General Electric, America’s most profitable corporation, reported $50.8 billion in US profits over the past five years, but paid only 11.5 percent of that in corporate taxes. Corporate tax welfare has been growing at a steadily increasing rate, the reports claimed, citing tax write-offs for stock options, congressional indifference to offshore corporate tax shelters and other tax breaks. The report said such benefits allow many companies to earn billions in profits, yet pay little or nothing in federal income taxes.

General Motors drove away with a fat wallet, as well.  The firm paid no taxes in three of the past five years, despite $12.5 billion in US profits; GM’s tax rate for the past three years was a negative 1.3 percent.

The Rich Get Richer…

Over the past 20 years, the income gap between the wealthy families and low-and middle-income families in the US rose to historic highs, despite sustained periods of economic growth in the 1980s and 90s, according to the AFL-CIO magazine America@Work.
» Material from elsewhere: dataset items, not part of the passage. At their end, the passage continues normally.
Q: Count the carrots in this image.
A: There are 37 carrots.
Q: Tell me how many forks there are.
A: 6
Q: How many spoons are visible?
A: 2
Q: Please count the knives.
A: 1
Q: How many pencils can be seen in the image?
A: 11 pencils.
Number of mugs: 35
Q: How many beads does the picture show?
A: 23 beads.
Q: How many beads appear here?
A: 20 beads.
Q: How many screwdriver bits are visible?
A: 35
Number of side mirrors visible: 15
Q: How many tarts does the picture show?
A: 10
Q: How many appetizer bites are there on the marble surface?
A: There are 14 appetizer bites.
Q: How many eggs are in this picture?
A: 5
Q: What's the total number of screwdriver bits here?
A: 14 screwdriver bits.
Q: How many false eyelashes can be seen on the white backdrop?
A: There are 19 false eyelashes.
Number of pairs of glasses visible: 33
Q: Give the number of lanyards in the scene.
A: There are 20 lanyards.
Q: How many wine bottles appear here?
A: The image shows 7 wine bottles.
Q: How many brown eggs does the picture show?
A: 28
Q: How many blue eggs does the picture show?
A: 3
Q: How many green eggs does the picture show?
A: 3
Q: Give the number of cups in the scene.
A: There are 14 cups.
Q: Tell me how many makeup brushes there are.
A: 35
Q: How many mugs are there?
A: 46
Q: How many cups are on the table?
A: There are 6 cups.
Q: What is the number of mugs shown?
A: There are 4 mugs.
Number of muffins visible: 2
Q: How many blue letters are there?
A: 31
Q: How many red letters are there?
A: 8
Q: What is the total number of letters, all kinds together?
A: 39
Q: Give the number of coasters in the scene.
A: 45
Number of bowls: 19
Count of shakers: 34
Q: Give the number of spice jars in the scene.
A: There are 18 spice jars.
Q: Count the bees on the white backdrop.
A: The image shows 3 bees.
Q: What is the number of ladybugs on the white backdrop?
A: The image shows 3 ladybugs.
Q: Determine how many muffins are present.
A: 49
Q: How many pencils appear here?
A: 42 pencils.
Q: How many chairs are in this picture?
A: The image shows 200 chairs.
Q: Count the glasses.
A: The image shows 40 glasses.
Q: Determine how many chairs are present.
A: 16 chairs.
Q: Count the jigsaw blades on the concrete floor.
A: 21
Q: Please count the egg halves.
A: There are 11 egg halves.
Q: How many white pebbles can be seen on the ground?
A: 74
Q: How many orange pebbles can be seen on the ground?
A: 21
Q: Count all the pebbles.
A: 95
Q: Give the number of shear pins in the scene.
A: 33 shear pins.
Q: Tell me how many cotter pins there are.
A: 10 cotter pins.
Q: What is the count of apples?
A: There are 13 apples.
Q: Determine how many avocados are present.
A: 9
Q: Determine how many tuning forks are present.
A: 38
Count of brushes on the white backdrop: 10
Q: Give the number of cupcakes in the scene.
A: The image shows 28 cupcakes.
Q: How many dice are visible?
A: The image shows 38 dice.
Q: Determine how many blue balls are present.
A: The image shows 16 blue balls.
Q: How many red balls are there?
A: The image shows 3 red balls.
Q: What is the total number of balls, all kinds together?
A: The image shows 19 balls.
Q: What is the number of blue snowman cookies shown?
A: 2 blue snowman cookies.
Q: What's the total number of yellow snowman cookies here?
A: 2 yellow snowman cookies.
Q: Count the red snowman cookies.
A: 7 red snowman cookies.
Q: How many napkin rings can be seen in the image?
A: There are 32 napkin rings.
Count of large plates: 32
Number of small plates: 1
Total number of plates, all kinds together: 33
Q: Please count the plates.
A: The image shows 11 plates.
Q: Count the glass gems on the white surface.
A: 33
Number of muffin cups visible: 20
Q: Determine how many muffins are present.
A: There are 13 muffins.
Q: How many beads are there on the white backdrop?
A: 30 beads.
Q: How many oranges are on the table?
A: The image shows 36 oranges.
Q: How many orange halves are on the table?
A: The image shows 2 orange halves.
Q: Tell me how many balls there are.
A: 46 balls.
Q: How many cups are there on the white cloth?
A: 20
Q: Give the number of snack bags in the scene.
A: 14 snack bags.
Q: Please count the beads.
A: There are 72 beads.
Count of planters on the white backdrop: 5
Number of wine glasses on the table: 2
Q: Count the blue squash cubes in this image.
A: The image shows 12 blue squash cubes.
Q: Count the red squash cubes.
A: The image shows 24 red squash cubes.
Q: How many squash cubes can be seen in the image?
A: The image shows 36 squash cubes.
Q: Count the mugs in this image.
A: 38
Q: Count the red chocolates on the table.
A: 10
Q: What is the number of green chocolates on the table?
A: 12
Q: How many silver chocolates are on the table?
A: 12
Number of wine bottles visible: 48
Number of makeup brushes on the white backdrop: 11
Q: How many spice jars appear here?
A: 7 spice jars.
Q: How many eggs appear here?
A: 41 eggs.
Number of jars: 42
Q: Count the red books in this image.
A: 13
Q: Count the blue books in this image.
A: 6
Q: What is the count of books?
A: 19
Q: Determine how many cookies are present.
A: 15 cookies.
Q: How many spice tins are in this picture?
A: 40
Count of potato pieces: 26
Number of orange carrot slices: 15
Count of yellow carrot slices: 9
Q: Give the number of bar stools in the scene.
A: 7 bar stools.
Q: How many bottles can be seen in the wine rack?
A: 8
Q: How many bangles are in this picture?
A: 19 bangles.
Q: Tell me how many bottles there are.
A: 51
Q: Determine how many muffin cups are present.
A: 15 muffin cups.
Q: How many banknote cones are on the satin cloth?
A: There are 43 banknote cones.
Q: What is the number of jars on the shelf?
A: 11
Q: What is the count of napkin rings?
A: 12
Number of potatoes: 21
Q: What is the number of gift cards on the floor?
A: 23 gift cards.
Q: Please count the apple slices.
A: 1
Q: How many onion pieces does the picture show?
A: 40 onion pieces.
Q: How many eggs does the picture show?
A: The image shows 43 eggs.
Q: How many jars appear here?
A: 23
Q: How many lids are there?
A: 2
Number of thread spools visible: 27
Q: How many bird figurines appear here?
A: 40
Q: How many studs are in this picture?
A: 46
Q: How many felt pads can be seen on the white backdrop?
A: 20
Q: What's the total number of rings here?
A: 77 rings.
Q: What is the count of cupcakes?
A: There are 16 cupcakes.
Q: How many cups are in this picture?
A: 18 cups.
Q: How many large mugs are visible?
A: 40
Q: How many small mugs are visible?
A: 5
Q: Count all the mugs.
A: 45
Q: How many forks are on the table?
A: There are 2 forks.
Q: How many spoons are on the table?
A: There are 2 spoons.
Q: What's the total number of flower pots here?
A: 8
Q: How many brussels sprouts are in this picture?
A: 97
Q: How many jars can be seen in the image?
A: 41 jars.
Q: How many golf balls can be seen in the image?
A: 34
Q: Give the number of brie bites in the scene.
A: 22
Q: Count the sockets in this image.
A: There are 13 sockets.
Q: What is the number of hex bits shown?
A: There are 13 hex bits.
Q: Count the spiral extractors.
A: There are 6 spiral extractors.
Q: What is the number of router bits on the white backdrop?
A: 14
New York saw the biggest increase in income inequality over that time—real income for the bottom fifth of families fell $800. The average income for the top one-fifth increased by $56,800.

Both the Economic Policy Institute and the Center on Budget Policy and Priorities have studied the income imbalance. For a copy of their study, Pulling Apart, A State-by-State Analysis of Income Trends, visit www.epinet.org or www.cbpp.org.

Estate Tax Repeal Defeated

Last week the US Senate refused to permanently repeal the federal estate tax.  If this bill had passed it would have only benefited the richest 2% of Americans, and negatively impacted the rest of the country.

Senator Phil Gramm, the Texas Republican who sponsored the legislation and is not running for another term amid the embarrassment of his wife’s involvement in the Enron debacle, complained that he feared the tax will go into effect again in 2011.  Under the $1.35 trillion tax cut that President Bush signed into law a year ago the estate tax is to be phased out entirely by 2010, but a “sunset clause” effective in May 2011 will restore the estate tax to the regulations in effect in May 2001.

The bulk of these wealth accumulations are from investments such as stocks, bonds and real estate. Without the estate tax, these gains would never be taxed at all, since income tax forgives those deferred taxes at death.  Why should a form of income that primarily goes to the rich be exempt from any taxation at all? The so-called “death tax” will have no effect on 98% of Americans, and half of all estate taxes are paid by the richest  0.1% of Americans.  These are not the people who need a helping hand from the government and other taxpayers.

In addition to benefiting only a few of the richest families in America, estate tax repeal would have serious economic consequences for the rest of us.  This is money that will be sorely needed to pay for improving education, access to health care, highways, as well as to secure the future of programs such Social Security and Medicare.  The obvious impact of estate tax repeal therefore would be either a crushing increase in the tax burden borne by middle and low income Americans, or extreme cutbacks in government services, not to mention fiscal chaos at the federal level.